TEXT UNDER STUDY –
━━━━━━━━━━━━━━━━━━━━
Converting .htaccess rules to Undertow text-based rules with CommandBox

Shout Out!
First of all thank you, Brad Wood, for guiding me into converting my rules, and also, for you knowledge, expertise, and time in helping the CFML community. You have been a tremendous help to me, personally, and for the whole community.

I Can Do This, So Can You!
My knowledge of Rules with .htaccess, Undertow, and Tuckey are at a novice level, but it goes to say that if I can do it, anyone can do it!


Converting .htaccess Rules to Undertow text-based Rules
The beauty of a text-based set of rules is that there is no need to escape characters, such as converting rules to a JSON configuration, and no need to use a long form of writing rules in a XML configuration.

.htaccess File
The following is my real-life .htaccess file to use as a reference:

# 
#  Everything is UTF-8 
# 
# AddType 'text/html; charset=UTF-8' html 
# AddType 'text/css; charset=UTF-8' css 
# 
# - correct way to serve js according to http://www.ietf.org/rfc/rfc4329.txt 
# - IE doesn't like application/javascript but on the other hand it doesn't 
#   obey Content-Type headers so it's ok 
# AddType 'application/javascript; charset=UTF-8' js 
# disable directory browsing 
# Options -Indexes 
# 
#  The order of the rewrite rules is generally important 
RewriteEngine On 
RewriteBase / 
#  If we are in the admin area or we already have the language variable skip this block of rules 
RewriteCond %{REQUEST_URI} ^/(_admin|_docs|_cfc|assets|images)
━━━━━━━━━━━━━━━━━━━━
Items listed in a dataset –

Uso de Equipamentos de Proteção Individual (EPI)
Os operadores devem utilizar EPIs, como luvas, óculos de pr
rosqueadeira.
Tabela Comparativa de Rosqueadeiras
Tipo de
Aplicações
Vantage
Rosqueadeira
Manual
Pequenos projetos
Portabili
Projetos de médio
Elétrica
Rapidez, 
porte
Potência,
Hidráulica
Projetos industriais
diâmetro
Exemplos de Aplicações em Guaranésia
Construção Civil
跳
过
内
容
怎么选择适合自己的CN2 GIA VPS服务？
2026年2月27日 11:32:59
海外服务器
━━━━━━━━━━━━━━━━━━━━
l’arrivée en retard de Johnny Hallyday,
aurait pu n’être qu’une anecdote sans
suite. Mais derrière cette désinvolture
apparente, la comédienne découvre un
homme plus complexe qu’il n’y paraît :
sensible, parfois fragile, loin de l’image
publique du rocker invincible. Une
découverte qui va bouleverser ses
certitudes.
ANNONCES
━━━━━━━━━━━━━━━━━━━━
TASKS AND EXERCISES –
1. Rewrite the paragraph of the article on converting .htaccess rules that begins "The beauty of a text-based set of rules" as a short bulleted list that keeps its main facts.
2. Extend the article on converting .htaccess rules, picking up right after its final line.

ANSWER SECTION –
1.
- Text-based rules do not require escaping characters, unlike rules converted to a JSON configuration.
- Text-based rules also avoid the long form of writing rules that an XML configuration uses.

2.
RewriteRule .* - [S=6] 
# 
#  The language must be the first thing in the URL. If it's present then set 
# and env variable, remove it from the URL and continue with other rules 
# 
#  e.g. en/dir/file.cfm; en/dir1/dir2/file.cfm; en/dir/file.php 
RewriteRule ^(en|jp)/(.+/)*(.+)\.(cfm|php)                                 $1/$2$3.$4 [QSA] 
#  e.g. en/; en/dir/; en/dir1/dir2/ 
RewriteRule ^(en|jp)/(.+/)*$                                               $1/$2      [QSA] 
#  Details for a news, etc: /dir/dir/#fuseaction#/#id#-#name# 
RewriteRule ^(en|jp)/((?:[a-zA-Z0-9\-_\\]+/)*)([a-zA-Z0-9\-_\\]+)/(\d+)-?(.*)$  $1/$2index.cfm?fuseaction=$3&id=$4&title=$5 [NC,NS,L,QSA] 
#  Download asset /dir/dir/download_asset/#name# 
RewriteRule ^(en|jp)/((?:[a-zA-Z0-9\-_\\]+/)*)(download_asset)/([^.]+\.\w{3,})-?.*$  $1/$2index.cfm?fuseaction=$3&id=$4 [NC,NS,L,QSA] 
#  Download asset /dir/dir/products/#type# 
RewriteRule ^(en|jp)/((?:[a-zA-Z0-9\-_\\]+/)*)products/(\w+)$  $1/$2index.cfm?fuseaction=product_details&id=$3 [NC,NS,L,QSA] 
#  Simple fuseaction (/directory/directory/#fuseaction#) 
RewriteRule ^(en|jp)/((?:[a-zA-Z0-9\-_\\]+/)*)([a-zA-Z0-9\-_\\]+)$           $1/$2index.cfm?fuseaction=$3 [QSA] 
RewriteCond %{REQUEST_URI} ^/(testbed|assets/script/charting_library) 
RewriteRule .* - [S=1] 
# Ignore revision numbers in JS and CSS file names 
RewriteRule ^((?:[a-z0-9\-_\\]+/)*)(\d+)\.(.+)\.(js|css)$ $1$3.$4 [NC,NS,L] 
RewriteCond %{HTTP_REFERER} !^http(s)?://(www\.)?ccpb.*$ [NC] 
RewriteRule ^_data/.+$ - [F]

Start CommandBox
All of the suggested CLI commands assume that we are running the CommandBox application. To do so, run the following command to start CommandBox.
$ box

Configure CommandBox to point to rules.txt
Point CommandBox server to your rules.txt that you will create later. In my example, it is located in the web root. Feel free to place it where you see fit for your setup.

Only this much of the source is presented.